I think its a shame that antiphons have been largely forgotten and collects have become rather cookie cutter. I hope to post some new collects here in time.
Permalink
04.27.08
Posted in Book of Cerne, Distilled Prayer, Irish, Irish Liber Hymnorum, Psalms, Venerable Bede, breviate psalters at 9:52 pm by Michelle
In the introductory matter of the 11th century Irish Liber Hymnorum’s abbreviated psalter, there is an instruction that “the number of prayers given from the Psalter is 365″ (McNamara, p. 77). Exactly what this means is unclear to me.

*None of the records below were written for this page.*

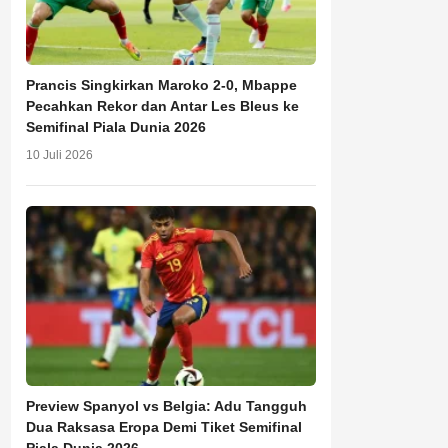
Prancis Singkirkan Maroko 2-0, Mbappe
Pecahkan Rekor dan Antar Les Bleus ke
Semifinal Piala Dunia 2026
10 Juli 2026
Preview Spanyol vs Belgia: Adu Tangguh
Dua Raksasa Eropa Demi Tiket Semifinal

Scholars have taken this to mean that abbreviated psalters are to have 365 verses. However, neither of the two surviving copies of the abbreviated psalter included in the Liber Hymnorum has 365 verses, but rather 240 verses. Both surviving copies are incomplete. Likewise the abbreviated psalter in the Book of Cerne (Bishop Æthelwald’s psalter, 8-9th century) only has 272 verses. It also has an obvious lacuna. The only early abbreviated psalter that I know of to be reconstructed completely is Bede’s because it can be reconstructed from three surviving copies of the same age, about 100 years after his death. The editor Browne notes that no individual copy of Bede’s psalter is complete. Interestingly, Bede’s reconstructed breviate psalter has 383 verse abbreviations by my count of Browne’s text.

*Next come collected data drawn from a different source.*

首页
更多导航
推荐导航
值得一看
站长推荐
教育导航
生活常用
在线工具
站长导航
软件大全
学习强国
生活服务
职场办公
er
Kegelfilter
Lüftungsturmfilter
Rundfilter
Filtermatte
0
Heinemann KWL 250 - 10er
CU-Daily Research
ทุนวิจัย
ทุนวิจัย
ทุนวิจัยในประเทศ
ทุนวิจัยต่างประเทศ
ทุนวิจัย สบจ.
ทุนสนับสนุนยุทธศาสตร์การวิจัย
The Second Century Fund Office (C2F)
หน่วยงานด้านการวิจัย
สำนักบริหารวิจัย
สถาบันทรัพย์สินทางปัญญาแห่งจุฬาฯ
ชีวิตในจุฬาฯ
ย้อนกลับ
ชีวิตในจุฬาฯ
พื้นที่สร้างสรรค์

Bede’s text provides an interesting question on the how to interpret 365 verses/prayers. As I have discussed before, Bede often took only partial verses and then spliced them together with partial verses from other psalms. So how do we count 365 verses? Are they abbreviations of psalm verses or are they constructed verses in the new psalter? The 383 verses represented in Browne’s text refer to abbreviations of psalm verses. I haven’t counted the spliced verses (assuming I know where he intended verses to begin and end, which I do not presume to know). For that matter in Bede’s time — he died in 735 — biblical verses had not yet been numbered. So how he counted verses may have been different that how we would count verses. Given all these caveats it may be that Bede’s 383 verses is close enough to 365 to say that is what he was aiming for. This may also explain why his abbreviations get shorter as he goes along. With a few exceptions, the abbreviations of psalms are much shorter in the last half to third of the psalter than in the first half, although by then he would have been reaching many more repeated themes.

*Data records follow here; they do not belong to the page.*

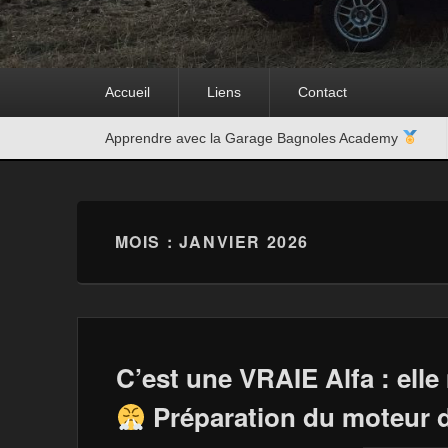
Premier
Accueil
Liens
Contact
menu
Second
Apprendre avec la Garage Bagnoles Academy
menu
MOIS :
JANVIER 2026
C’est une VRAIE Alfa : elle
Préparation du moteur 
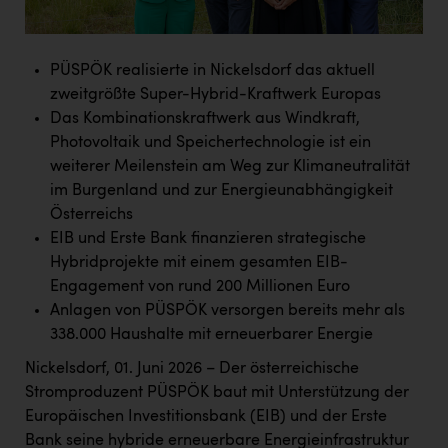
Doppler Gruppe
ERLUS AG
PÜSPÖK realisierte in Nickelsdorf das aktuell
everfield
zweitgrößte Super-Hybrid-Kraftwerk Europas
Das Kombinationskraftwerk aus Windkraft,
Firmenradl
Photovoltaik und Speichertechnologie ist ein
Fristads Austria
weiterer Meilenstein am Weg zur Klimaneutralität
im Burgenland und zur Energieunabhängigkeit
HIG Infomotion Group
Österreichs
IFE Austria GmbH
EIB und Erste Bank finanzieren strategische
Hybridprojekte mit einem gesamten EIB-
Immotech
Engagement von rund 200 Millionen Euro
Anlagen von PÜSPÖK versorgen bereits mehr als
INTERSPAR
338.000 Haushalte mit erneuerbarer Energie
INTERSPORT Austria
Nickelsdorf, 01. Juni 2026 – Der österreichische
Jesolo
Stromproduzent PÜSPÖK baut mit Unterstützung der
Europäischen Investitionsbank (EIB) und der Erste
Jane Goodall Institute Austria
Bank seine hybride erneuerbare Energieinfrastruktur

However one of Bede’s surviving copies, apparently coming through the influence of Alcuin, does possibly give us another clue. The Cologne copy of Bede’s psalter says that the abbreviations are handy verses to be used in the creation of new prayers. In other words, they were handy phrases that could be mined while trying to compose a new prayer for a particular need or occasion. If this is the meaning of 365 prayers, it may mean that one could write 365 prayers using phrases from the abbreviated psalter — in effect write a prayer for every day of the year.
This also brings us to the overall purpose of the abbreviated psalter. Was it intended to be a shorter version of the psalter used for prayer or was it used as a reference for writing prayers (and maybe sermons)? There seems to be some evidence that it was used for both.
References:
Browne, Gerald M. trans. (2002) The Abbreviated Psalter of the Venerable Bede. Wm B Eerdmans.
Brown, Michelle P. (1996) The Book of Cerne: Prayer, Patronage, and Power in the Ninth-Century England. British Library and University of Toronto Press.
McNamara, Martin. (2000) The Psalms in the Early Irish Church. Journal of the Study of the Old Testament.
Leslie Webber Jones. (1929) “Cologne MS.106: A Book of Hildebald” Speculum 4(1): 27-61.